**Instructions for the task**
Extract all of the data and reproduce it precisely.

*****

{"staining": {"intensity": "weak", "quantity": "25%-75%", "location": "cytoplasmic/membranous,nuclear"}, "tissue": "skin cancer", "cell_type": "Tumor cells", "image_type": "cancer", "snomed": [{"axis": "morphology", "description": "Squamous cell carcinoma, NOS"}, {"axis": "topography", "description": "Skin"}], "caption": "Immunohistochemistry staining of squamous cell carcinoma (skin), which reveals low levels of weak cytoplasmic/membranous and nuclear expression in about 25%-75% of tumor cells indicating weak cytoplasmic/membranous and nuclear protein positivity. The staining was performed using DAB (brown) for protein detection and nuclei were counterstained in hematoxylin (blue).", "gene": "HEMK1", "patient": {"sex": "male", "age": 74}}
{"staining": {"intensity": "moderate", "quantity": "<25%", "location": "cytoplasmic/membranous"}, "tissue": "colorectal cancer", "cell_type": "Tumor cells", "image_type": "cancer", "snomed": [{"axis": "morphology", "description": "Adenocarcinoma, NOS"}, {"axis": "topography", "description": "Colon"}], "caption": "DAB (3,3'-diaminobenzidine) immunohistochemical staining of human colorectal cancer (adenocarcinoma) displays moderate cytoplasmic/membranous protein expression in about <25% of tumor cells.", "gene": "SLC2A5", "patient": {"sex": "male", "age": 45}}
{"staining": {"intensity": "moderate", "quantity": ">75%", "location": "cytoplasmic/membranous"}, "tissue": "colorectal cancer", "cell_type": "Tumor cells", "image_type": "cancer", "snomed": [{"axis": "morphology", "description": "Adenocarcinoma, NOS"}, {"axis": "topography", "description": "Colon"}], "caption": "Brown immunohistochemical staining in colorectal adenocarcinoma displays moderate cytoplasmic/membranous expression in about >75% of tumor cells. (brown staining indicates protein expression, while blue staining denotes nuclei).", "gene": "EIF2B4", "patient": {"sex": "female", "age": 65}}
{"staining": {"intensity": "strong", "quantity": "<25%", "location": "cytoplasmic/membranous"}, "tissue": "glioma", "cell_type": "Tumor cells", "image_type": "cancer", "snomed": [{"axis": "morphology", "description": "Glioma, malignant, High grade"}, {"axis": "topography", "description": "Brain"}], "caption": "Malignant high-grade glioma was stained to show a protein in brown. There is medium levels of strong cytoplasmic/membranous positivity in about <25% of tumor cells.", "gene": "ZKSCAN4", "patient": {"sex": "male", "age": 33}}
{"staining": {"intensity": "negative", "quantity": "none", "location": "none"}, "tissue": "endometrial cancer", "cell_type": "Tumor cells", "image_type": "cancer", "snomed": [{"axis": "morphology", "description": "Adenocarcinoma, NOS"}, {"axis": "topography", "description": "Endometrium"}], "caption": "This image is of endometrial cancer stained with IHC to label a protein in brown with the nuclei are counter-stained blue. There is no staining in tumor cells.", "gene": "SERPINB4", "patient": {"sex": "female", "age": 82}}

*****

**Written answer**
{"staining": {"intensity": "weak", "quantity": "25%-75%", "location": "cytoplasmic/membranous,nuclear"}, "tissue": "skin cancer", "cell_type": "Tumor cells", "image_type": "cancer", "snomed": [{"axis": "morphology", "description": "Squamous cell carcinoma, NOS"}, {"axis": "topography", "description": "Skin"}], "caption": "Immunohistochemistry staining of squamous cell carcinoma (skin), which reveals low levels of weak cytoplasmic/membranous and nuclear expression in about 25%-75% of tumor cells indicating weak cytoplasmic/membranous and nuclear protein positivity. The staining was performed using DAB (brown) for protein detection and nuclei were counterstained in hematoxylin (blue).", "gene": "HEMK1", "patient": {"sex": "male", "age": 74}}
{"staining": {"intensity": "moderate", "quantity": "<25%", "location": "cytoplasmic/membranous"}, "tissue": "colorectal cancer", "cell_type": "Tumor cells", "image_type": "cancer", "snomed": [{"axis": "morphology", "description": "Adenocarcinoma, NOS"}, {"axis": "topography", "description": "Colon"}], "caption": "DAB (3,3'-diaminobenzidine) immunohistochemical staining of human colorectal cancer (adenocarcinoma) displays moderate cytoplasmic/membranous protein expression in about <25% of tumor cells.", "gene": "SLC2A5", "patient": {"sex": "male", "age": 45}}
{"staining": {"intensity": "moderate", "quantity": ">75%", "location": "cytoplasmic/membranous"}, "tissue": "colorectal cancer", "cell_type": "Tumor cells", "image_type": "cancer", "snomed": [{"axis": "morphology", "description": "Adenocarcinoma, NOS"}, {"axis": "topography", "description": "Colon"}], "caption": "Brown immunohistochemical staining in colorectal adenocarcinoma displays moderate cytoplasmic/membranous expression in about >75% of tumor cells. (brown staining indicates protein expression, while blue staining denotes nuclei).", "gene": "EIF2B4", "patient": {"sex": "female", "age": 65}}
{"staining": {"intensity": "strong", "quantity": "<25%", "location": "cytoplasmic/membranous"}, "tissue": "glioma", "cell_type": "Tumor cells", "image_type": "cancer", "snomed": [{"axis": "morphology", "description": "Glioma, malignant, High grade"}, {"axis": "topography", "description": "Brain"}], "caption": "Malignant high-grade glioma was stained to show a protein in brown. There is medium levels of strong cytoplasmic/membranous positivity in about <25% of tumor cells.", "gene": "ZKSCAN4", "patient": {"sex": "male", "age": 33}}
{"staining": {"intensity": "negative", "quantity": "none", "location": "none"}, "tissue": "endometrial cancer", "cell_type": "Tumor cells", "image_type": "cancer", "snomed": [{"axis": "morphology", "description": "Adenocarcinoma, NOS"}, {"axis": "topography", "description": "Endometrium"}], "caption": "This image is of endometrial cancer stained with IHC to label a protein in brown with the nuclei are counter-stained blue. There is no staining in tumor cells.", "gene": "SERPINB4", "patient": {"sex": "female", "age": 82}}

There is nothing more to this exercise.